By Dorene Internicola
NEW YORK (Reuters) - When 55-year-old Connie Antoniou visits her fitness studio, the leg press knows her name.
“The machines are programmed for my body so they take the guesswork out and I’m not worried I’ll injure myself,” said Antoniou, an Illinois realtor. “The traditional approach didn’t work for me. It just took too long.”
An increasing number of gyms are using high-tech exercise equipment that can prompt, respond and adapt to individuals in what fitness experts say may signal a future that frees clients from trying to gauge how fast, how hard or how long to work out.

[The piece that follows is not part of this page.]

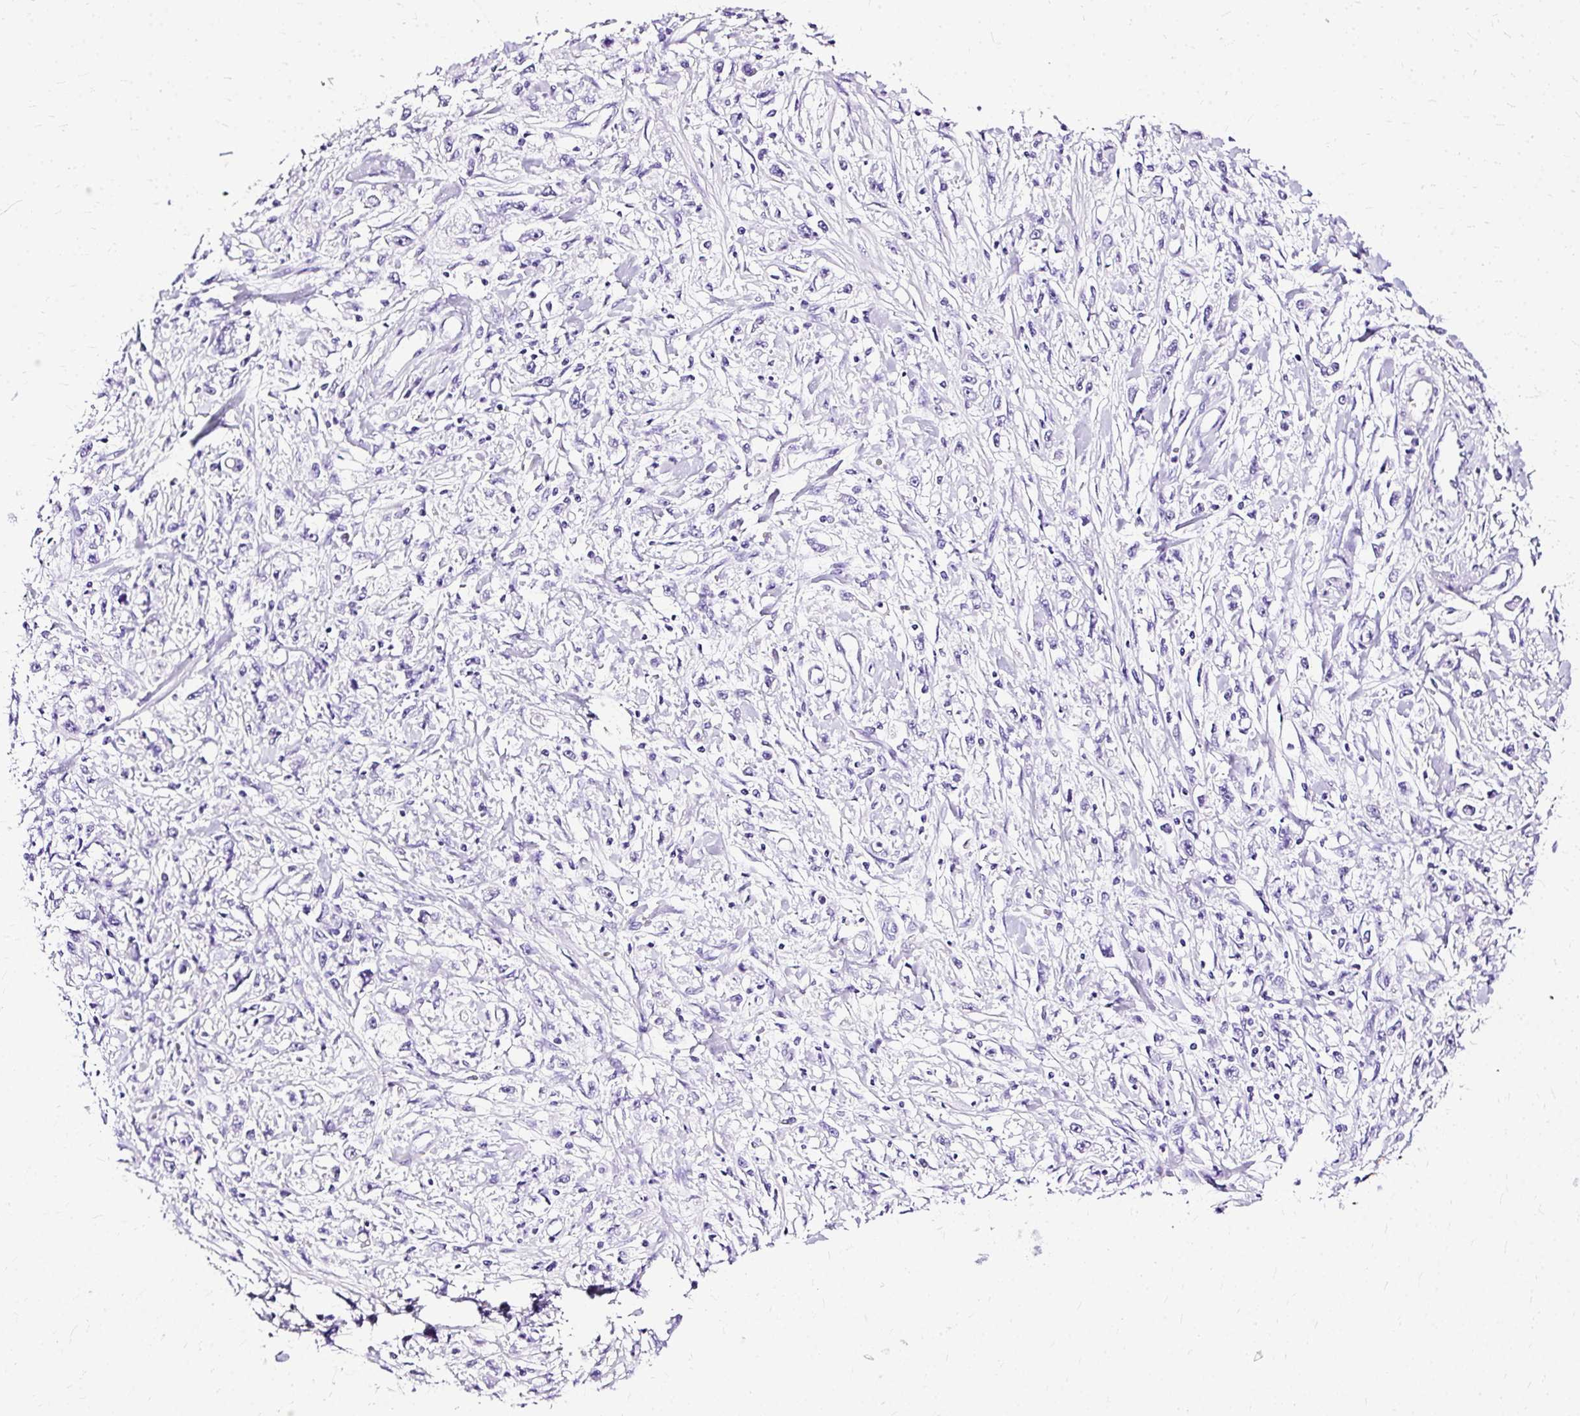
{"staining": {"intensity": "negative", "quantity": "none", "location": "none"}, "tissue": "stomach cancer", "cell_type": "Tumor cells", "image_type": "cancer", "snomed": [{"axis": "morphology", "description": "Adenocarcinoma, NOS"}, {"axis": "topography", "description": "Stomach"}], "caption": "Tumor cells show no significant staining in stomach cancer. Brightfield microscopy of IHC stained with DAB (3,3'-diaminobenzidine) (brown) and hematoxylin (blue), captured at high magnification.", "gene": "SLC8A2", "patient": {"sex": "female", "age": 59}}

Now her trainer at The Exercise Coach fitness studio punches a code into the fitness machine, her name pops up on a screen, and a session tailored to her personal goals and strengths begins.
Antoniou said because of the workout she is stronger and has improved her golf game with just two 20 minute sessions per week.
The Exercise Coach, a Chicago-based firm that has 30 franchises nationally, is among the gyms and fitness studios turning to responsive machines to improve workouts.
“The paradigm is shifting to workouts that are briefer, more challenging, more intense, and less frequent,” said Bryan Cygan, the founder and chief executive of The Exercise Coach.
He cited research published in the journal "Preventive Medicine" showing virtually all benefits of resistance training are likely to be obtained in two 15- to 20-minute training sessions a week.
“We take individual snapshots of customers and provide exercises that are appropriate to them,” he explained. “Then our software makes intelligent recommendations."
The coach-led, circuit-style workouts cost up to $40 each and typically include leg curls, leg presses, multiple upper body exercises, and core work and elliptical trainers.
Ted Vickey, senior consultant on fitness technology for the American Council on Exercise, said the big box gyms are also exploring the benefits of responsive machines.
“The problem is that people aren’t exercising, period,” said Vickey, who is finishing a Ph.D. on the uses of technology in fitness. “I’m a fan of small steps.”
Vickey says wearable trackers are currently the most important fitness devices. He envisions a future in which fitness centers resemble fitness hubs, where clients with stored information can get professional recommendations.
“I like the fact that we can use that tech to make a change , but I want humans to make that change,” he said. “I don’t want equipment telling me what to do.”